== Segment start ==

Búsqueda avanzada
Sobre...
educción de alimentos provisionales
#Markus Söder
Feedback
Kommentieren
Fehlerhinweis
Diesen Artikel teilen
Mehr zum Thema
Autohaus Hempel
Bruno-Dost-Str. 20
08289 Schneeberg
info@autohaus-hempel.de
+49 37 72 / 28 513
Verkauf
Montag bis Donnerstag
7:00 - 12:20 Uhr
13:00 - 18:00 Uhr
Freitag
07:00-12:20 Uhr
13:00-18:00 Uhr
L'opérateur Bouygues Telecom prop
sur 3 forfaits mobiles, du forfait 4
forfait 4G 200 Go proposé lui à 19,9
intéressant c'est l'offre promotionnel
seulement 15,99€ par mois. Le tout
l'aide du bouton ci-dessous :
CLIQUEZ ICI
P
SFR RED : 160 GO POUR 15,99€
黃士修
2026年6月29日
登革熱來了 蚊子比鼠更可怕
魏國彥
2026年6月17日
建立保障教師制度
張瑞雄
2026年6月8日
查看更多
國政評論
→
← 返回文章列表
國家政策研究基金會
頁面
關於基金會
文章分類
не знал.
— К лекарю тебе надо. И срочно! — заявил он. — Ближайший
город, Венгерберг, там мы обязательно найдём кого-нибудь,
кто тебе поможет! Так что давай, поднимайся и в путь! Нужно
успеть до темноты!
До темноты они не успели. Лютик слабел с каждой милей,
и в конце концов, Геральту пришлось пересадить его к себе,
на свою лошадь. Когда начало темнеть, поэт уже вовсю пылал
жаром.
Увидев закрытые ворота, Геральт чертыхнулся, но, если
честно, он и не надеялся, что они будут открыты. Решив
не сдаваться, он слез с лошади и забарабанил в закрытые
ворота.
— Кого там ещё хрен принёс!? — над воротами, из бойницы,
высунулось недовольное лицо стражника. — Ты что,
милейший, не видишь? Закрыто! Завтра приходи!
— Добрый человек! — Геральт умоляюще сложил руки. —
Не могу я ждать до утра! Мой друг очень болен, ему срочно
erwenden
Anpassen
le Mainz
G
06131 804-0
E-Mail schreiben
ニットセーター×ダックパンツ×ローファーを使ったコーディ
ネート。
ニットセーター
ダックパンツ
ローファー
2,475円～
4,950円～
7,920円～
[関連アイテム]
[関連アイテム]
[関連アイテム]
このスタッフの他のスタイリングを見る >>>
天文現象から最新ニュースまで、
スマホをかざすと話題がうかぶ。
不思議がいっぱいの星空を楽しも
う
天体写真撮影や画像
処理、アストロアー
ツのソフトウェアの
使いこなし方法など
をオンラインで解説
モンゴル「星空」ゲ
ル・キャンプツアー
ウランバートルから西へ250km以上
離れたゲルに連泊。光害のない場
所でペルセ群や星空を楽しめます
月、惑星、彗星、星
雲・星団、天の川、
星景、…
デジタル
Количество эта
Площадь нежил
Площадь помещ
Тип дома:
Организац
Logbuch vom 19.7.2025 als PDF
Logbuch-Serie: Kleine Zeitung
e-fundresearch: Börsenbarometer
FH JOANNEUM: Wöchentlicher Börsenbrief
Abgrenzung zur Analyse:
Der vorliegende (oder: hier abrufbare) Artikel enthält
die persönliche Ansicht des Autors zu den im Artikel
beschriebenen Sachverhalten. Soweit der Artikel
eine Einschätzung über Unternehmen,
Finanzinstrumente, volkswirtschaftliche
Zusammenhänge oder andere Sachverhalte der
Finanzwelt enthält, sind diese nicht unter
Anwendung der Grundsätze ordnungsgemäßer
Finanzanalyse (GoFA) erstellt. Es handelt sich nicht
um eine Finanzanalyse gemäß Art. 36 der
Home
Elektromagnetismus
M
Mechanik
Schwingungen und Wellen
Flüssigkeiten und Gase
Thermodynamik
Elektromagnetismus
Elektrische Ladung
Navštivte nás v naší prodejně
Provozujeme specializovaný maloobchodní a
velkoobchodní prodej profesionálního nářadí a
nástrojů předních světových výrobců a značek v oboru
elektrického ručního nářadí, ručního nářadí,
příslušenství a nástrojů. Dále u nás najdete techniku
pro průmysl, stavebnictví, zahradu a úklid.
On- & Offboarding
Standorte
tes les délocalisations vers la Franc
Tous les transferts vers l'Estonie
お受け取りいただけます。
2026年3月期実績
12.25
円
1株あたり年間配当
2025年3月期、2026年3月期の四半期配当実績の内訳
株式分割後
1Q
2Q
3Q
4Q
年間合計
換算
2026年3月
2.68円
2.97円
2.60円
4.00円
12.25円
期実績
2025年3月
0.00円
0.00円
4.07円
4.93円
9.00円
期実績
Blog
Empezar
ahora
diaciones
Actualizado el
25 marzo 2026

== Segment end ==

» **WHAT THE TASK ASKS**:
Can you copy out the text of every item above, line by line and without changing anything?

» **ANSWER**:
Búsqueda avanzada
Sobre...
educción de alimentos provisionales
#Markus Söder
Feedback
Kommentieren
Fehlerhinweis
Diesen Artikel teilen
Mehr zum Thema
Autohaus Hempel
Bruno-Dost-Str. 20
08289 Schneeberg
info@autohaus-hempel.de
+49 37 72 / 28 513
Verkauf
Montag bis Donnerstag
7:00 - 12:20 Uhr
13:00 - 18:00 Uhr
Freitag
07:00-12:20 Uhr
13:00-18:00 Uhr
L'opérateur Bouygues Telecom prop
sur 3 forfaits mobiles, du forfait 4
forfait 4G 200 Go proposé lui à 19,9
intéressant c'est l'offre promotionnel
seulement 15,99€ par mois. Le tout
l'aide du bouton ci-dessous :
CLIQUEZ ICI
P
SFR RED : 160 GO POUR 15,99€
黃士修
2026年6月29日
登革熱來了 蚊子比鼠更可怕
魏國彥
2026年6月17日
建立保障教師制度
張瑞雄
2026年6月8日
查看更多
國政評論
→
← 返回文章列表
國家政策研究基金會
頁面
關於基金會
文章分類
не знал.
— К лекарю тебе надо. И срочно! — заявил он. — Ближайший
город, Венгерберг, там мы обязательно найдём кого-нибудь,
кто тебе поможет! Так что давай, поднимайся и в путь! Нужно
успеть до темноты!
До темноты они не успели. Лютик слабел с каждой милей,
и в конце концов, Геральту пришлось пересадить его к себе,
на свою лошадь. Когда начало темнеть, поэт уже вовсю пылал
жаром.
Увидев закрытые ворота, Геральт чертыхнулся, но, если
честно, он и не надеялся, что они будут открыты. Решив
не сдаваться, он слез с лошади и забарабанил в закрытые
ворота.
— Кого там ещё хрен принёс!? — над воротами, из бойницы,
высунулось недовольное лицо стражника. — Ты что,
милейший, не видишь? Закрыто! Завтра приходи!
— Добрый человек! — Геральт умоляюще сложил руки. —
Не могу я ждать до утра! Мой друг очень болен, ему срочно
erwenden
Anpassen
le Mainz
G
06131 804-0
E-Mail schreiben
ニットセーター×ダックパンツ×ローファーを使ったコーディ
ネート。
ニットセーター
ダックパンツ
ローファー
2,475円～
4,950円～
7,920円～
[関連アイテム]
[関連アイテム]
[関連アイテム]
このスタッフの他のスタイリングを見る >>>
天文現象から最新ニュースまで、
スマホをかざすと話題がうかぶ。
不思議がいっぱいの星空を楽しも
う
天体写真撮影や画像
処理、アストロアー
ツのソフトウェアの
使いこなし方法など
をオンラインで解説
モンゴル「星空」ゲ
ル・キャンプツアー
ウランバートルから西へ250km以上
離れたゲルに連泊。光害のない場
所でペルセ群や星空を楽しめます
月、惑星、彗星、星
雲・星団、天の川、
星景、…
デジタル
Количество эта
Площадь нежил
Площадь помещ
Тип дома:
Организац
Logbuch vom 19.7.2025 als PDF
Logbuch-Serie: Kleine Zeitung
e-fundresearch: Börsenbarometer
FH JOANNEUM: Wöchentlicher Börsenbrief
Abgrenzung zur Analyse:
Der vorliegende (oder: hier abrufbare) Artikel enthält
die persönliche Ansicht des Autors zu den im Artikel
beschriebenen Sachverhalten. Soweit der Artikel
eine Einschätzung über Unternehmen,
Finanzinstrumente, volkswirtschaftliche
Zusammenhänge oder andere Sachverhalte der
Finanzwelt enthält, sind diese nicht unter
Anwendung der Grundsätze ordnungsgemäßer
Finanzanalyse (GoFA) erstellt. Es handelt sich nicht
um eine Finanzanalyse gemäß Art. 36 der
Home
Elektromagnetismus
M
Mechanik
Schwingungen und Wellen
Flüssigkeiten und Gase
Thermodynamik
Elektromagnetismus
Elektrische Ladung
Navštivte nás v naší prodejně
Provozujeme specializovaný maloobchodní a
velkoobchodní prodej profesionálního nářadí a
nástrojů předních světových výrobců a značek v oboru
elektrického ručního nářadí, ručního nářadí,
příslušenství a nástrojů. Dále u nás najdete techniku
pro průmysl, stavebnictví, zahradu a úklid.
On- & Offboarding
Standorte
tes les délocalisations vers la Franc
Tous les transferts vers l'Estonie
お受け取りいただけます。
2026年3月期実績
12.25
円
1株あたり年間配当
2025年3月期、2026年3月期の四半期配当実績の内訳
株式分割後
1Q
2Q
3Q
4Q
年間合計
換算
2026年3月
2.68円
2.97円
2.60円
4.00円
12.25円
期実績
2025年3月
0.00円
0.00円
4.07円
4.93円
9.00円
期実績
Blog
Empezar
ahora
diaciones
Actualizado el
25 marzo 2026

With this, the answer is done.